Here’s what goes on behind the scene : we divide the entire population into 7 equal samples. Now we train models on 6 samples (Green boxes) and validate on 1 sample (grey box). Then, at the second iteration we train the model with a different sample held as validation. In 7 iterations, we have basically built model on each sample and held each of them as validation. This is a way to reduce the selection bias and reduce the variance in prediction power. Once we have all the 7 models, we take average of the error terms to find which of the models is best.   

### How does this help to find best (non over-fit) model?
k-fold cross validation is widely used to check whether a model is an overfit or not. If the performance metrics at each of the k times modelling are close to each other and the mean of metric is highest.  


In [4]:
# importing the required libraries
import numpy as np
from sklearn.model_selection import KFold

# create a sample dataset
X = np.array([[1, 2, 3, 2],
             [3, 4, 1, 1],
             [1, 2, 1, 1],
             [3, 4, 1, 1]])

y = np.array([1, 2, 3, 4])

# create the object of the KFold
kf = KFold(n_splits=2)

print(kf)
KFold(n_splits=2, random_state=None, shuffle=False)
for train_index, test_index in kf.split(X):
  print("TRAIN:", train_index, "TEST:", test_index)    
  X_train, X_test = X[train_index], X[test_index]
  y_train, y_test = y[train_index], y[test_index]


kf = KFold(n_splits=3)
print(kf)
KFold(n_splits=3, random_state=None, shuffle=False)
for train_index, test_index in kf.split(X):
  print("TRAIN:", train_index, "TEST:", test_index)    
  X_train, X_test = X[train_index], X[test_index]
  y_train, y_test = y[train_index], y[test_index]

ModuleNotFoundError: No module named 'sklearn'

### But how do we choose k?
This is the tricky part. We have a trade off to choose k.   

For a small k, we have a higher selection bias but low variance in the performances.   

For a large k, we have a small selection bias but high variance in the performances.   

Think of extreme cases :  

k = 2  : We have only 2 samples similar to our 50-50 example.

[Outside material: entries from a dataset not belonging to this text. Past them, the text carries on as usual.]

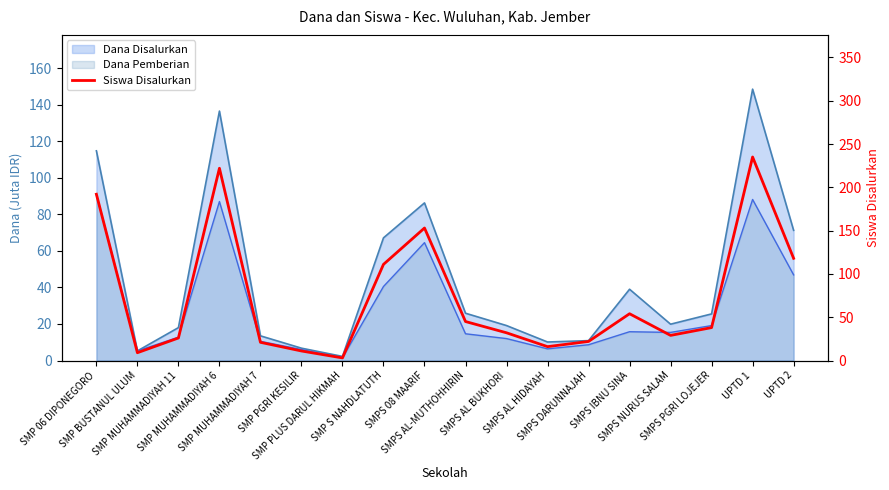

How many data points does each series have?

18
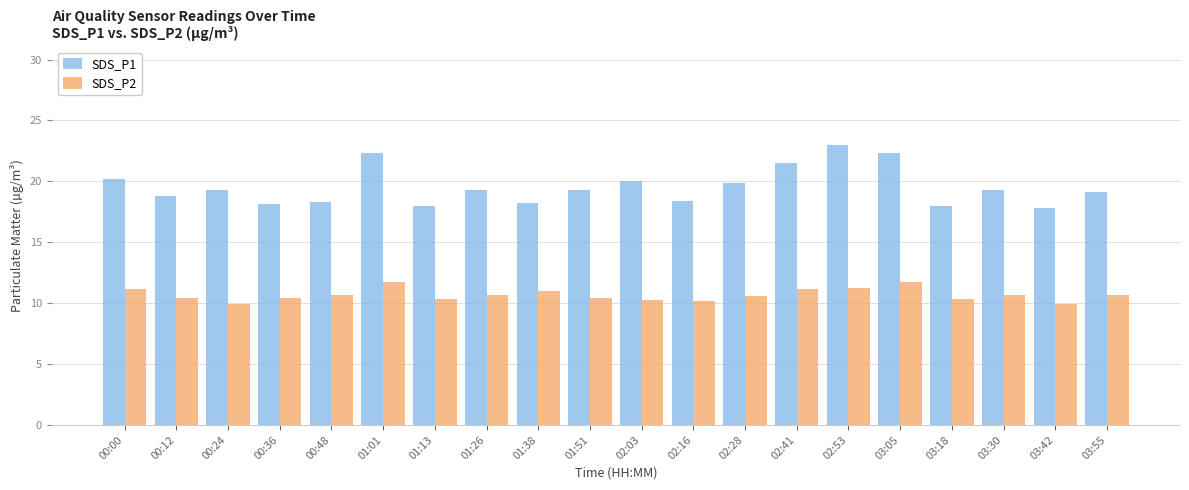

What is the minimum value shown in the chart?

9.9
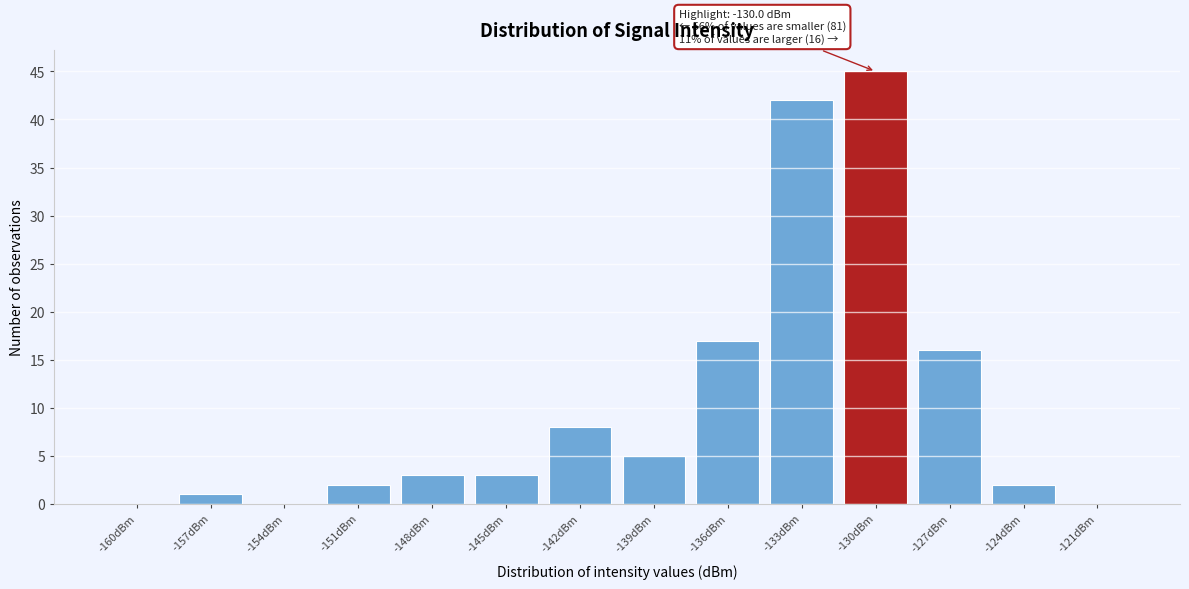

Reading left to right, extract all data points from this chart.

-160dBm=0	-157dBm=1	-154dBm=0	-151dBm=2	-148dBm=3	-145dBm=3	-142dBm=8	-139dBm=5	-136dBm=17	-133dBm=42	-130dBm=45	-127dBm=16	-124dBm=2	-121dBm=0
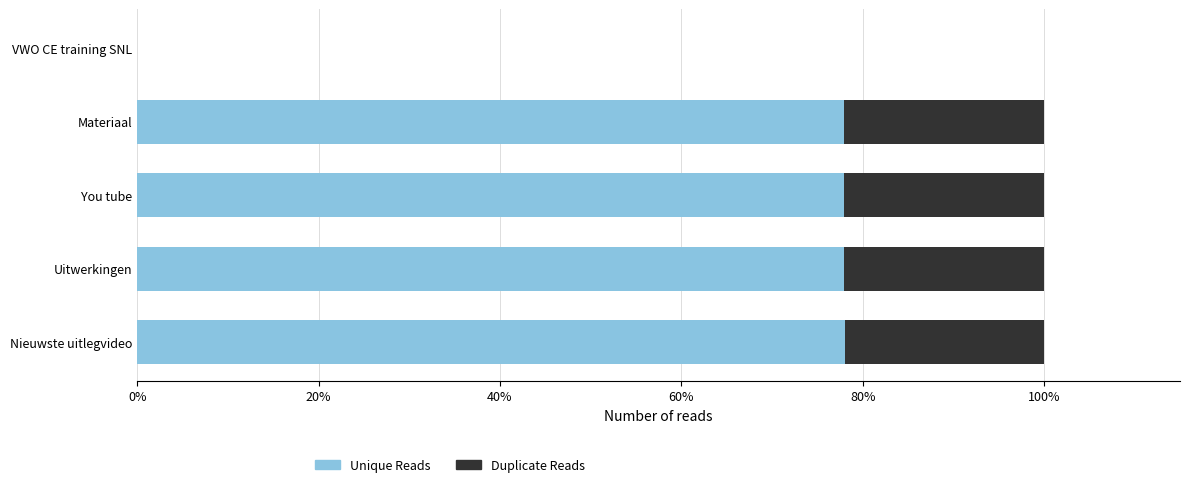

What value does the Unique Reads series have at Nieuwste uitlegvideo?

78.0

Here we build model only on 50% of the population each time. But as the validation is a significant population, the variance of validation performance is minimal.  

k = number of observations (n) :  This is also known as “Leave one out”. We have n samples and modelling repeated n number of times leaving only one observation out for cross validation. Hence, the selection bias is minimal but the variance of validation performance is very large.  

Generally a value of k = 10 is recommended for most purpose.